Die Sturheit und sinnlose Unnachgiebigkeit Ahmadinedschads mit Rückendeckung vom Religionsführer Ayatollah Ali Khamenei könnte nicht nur dem Land unschätzbaren Schaden zufügen, sondern auch dem Republikaner McCain ins Weiße Haus einziehen helfen. Das Teheraner Geiseldrama vom November 1979, bei dem 52 US-Botschaftsangehörige 444 Tage lang als Geiseln genommen wurden, spielte eine maßgebliche Rolle bei der Wahlniederlage des Demokraten Jimmy Carters und brachte den Erzkonservativen Ronald Reagan ins Weiße Haus.

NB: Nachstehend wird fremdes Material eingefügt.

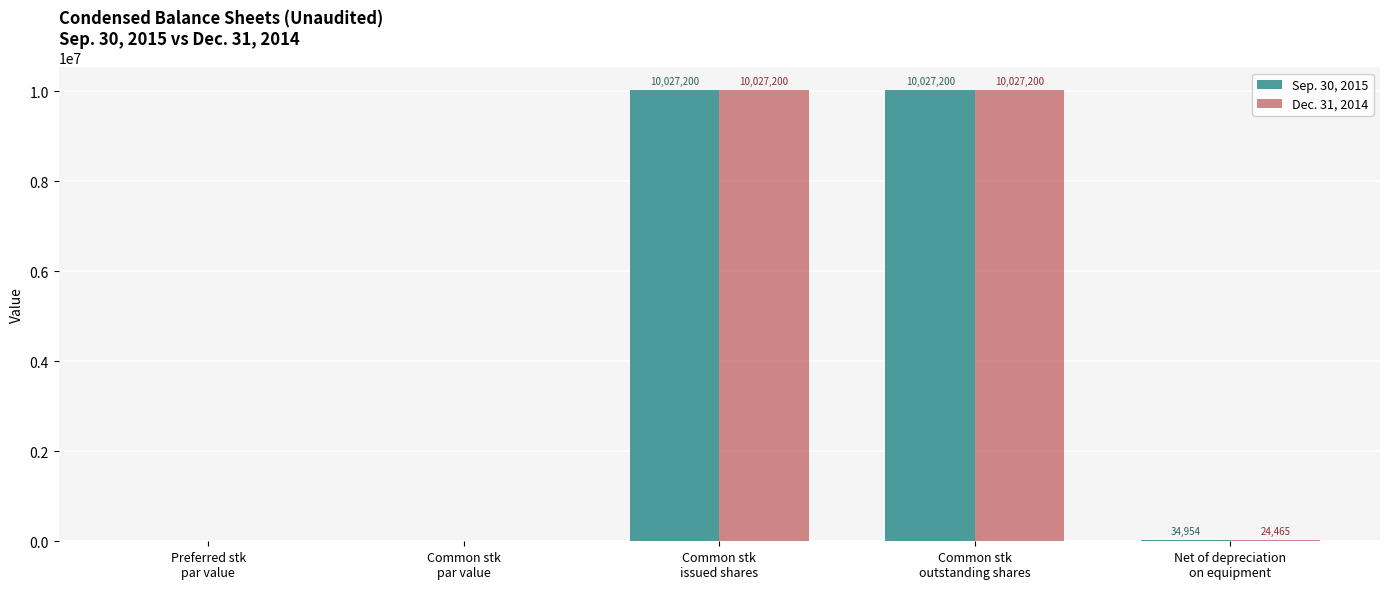

Which series has the largest total across all categories?

Sep. 30, 2015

Sehr viel Zeit bleibt den Iranern nicht übrig. Solana sprach bewusst von nur zwei Wochen statt wie bisher zwei oder drei Monaten. Europa will einen Krieg mit aller Gewalt vermeiden, glaubt aber nun immer stärker dem amerikanischen Vorwurf an den Iran, dass er Hinhaltetaktik betreibe. Durch die Islamische Republik zieht sich eine rote Linie: die Existenz des Regimes. Gerät sie in Gefahr, ist man zu Verhandlungen bereit. Dann ist es meist zu spät und es gibt dann Nichts mehr zu gewinnen. Das Teheraner Geiseldrama ist derart katastrophal für die Mullahs ausgegangen, dass selbst Jimmy Carter in seinen Memoiren schrieb, dass die Iraner soviel verloren hätten (Embargo und Entschädigungsforderungen der freigewordenen Geiseln), dass er Mitleid mit ihnen hätte. Um den Waffenstillstand am Ende des achtjährigen Krieges gegen den Irak (1980-88) mussten sie fast betteln, weil gegen Ende des Krieges ein militärisches Desaster drohte.

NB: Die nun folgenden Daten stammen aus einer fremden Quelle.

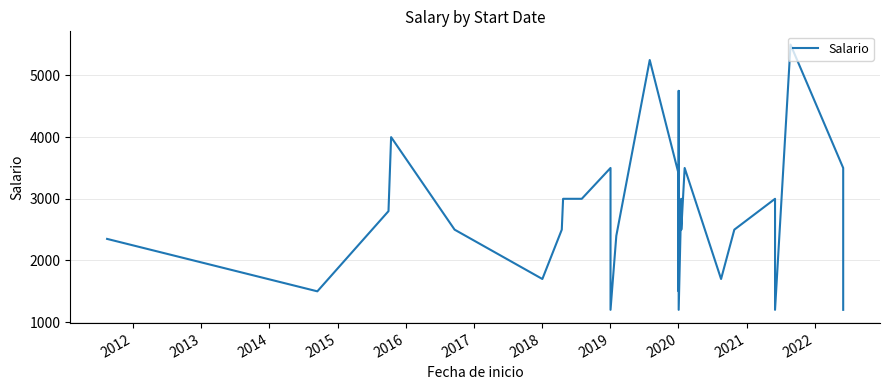

What is the minimum value shown in the chart?

1200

Es verbleiben drei möglichen Szenarien

Der Iran akzeptiert das Angebotpaket der 5+1-Mächte und trägt maßgeblich zur Entspannung bei. Der Iran spielt weiterhin auf Zeit und hält Vorträge über Kultur und Zivilisation. Es werden schnellst möglich und bedingt durch das Verhalten Russlands und Chinas schärfere Sanktionen folgen. Sie werden tödlich für den Iran sein, sollten sie den Energiesektor tangieren. Bringt das alles nichts, dann kann man schon heute die Worte des israelischen Vizeministerpräsidenten Schaul Mofas ernst nehmen. Der Ex-Verteidigungsminister hatte Anfang Juni beteuert, dass Sanktionen nichts gebracht hätten, so dass man den Iran nun angreifen müsse.

In Teheran haben die Reformer diesbezüglich resigniert. Sie wissen um ihre Machtlosigkeit. Die Quintessenz zweier führender Reformer, Abbas Abdi und Said Hadscharian, besteht in der Feststellung, dass die gegenwärtige Lage so ist, wie sie ist. Keiner kann das ändern außer den Mächtigen. Und diese scheinen dazu weder bereit noch fähig zu sein. Man müsse abwarten. Vielleicht taucht eine Hand aus dem Verborgenen auf und rettet das Land. Die Reformer spekulieren auf die nächsten Präsidentschaftswahlen im Sommer 2009. Doch dann könnte es sehr spät sein, zu spät. Irans einzige Chance in Anbetracht der gegenwärtigen Konstellationen scheint die Annahme des Angebots des Westens zu sein. Die letzte Chance, bevor jegliche Manövrierfähigkeit und jegliches Punkten in diesem Spiel mit dem Feuer verloren gehen.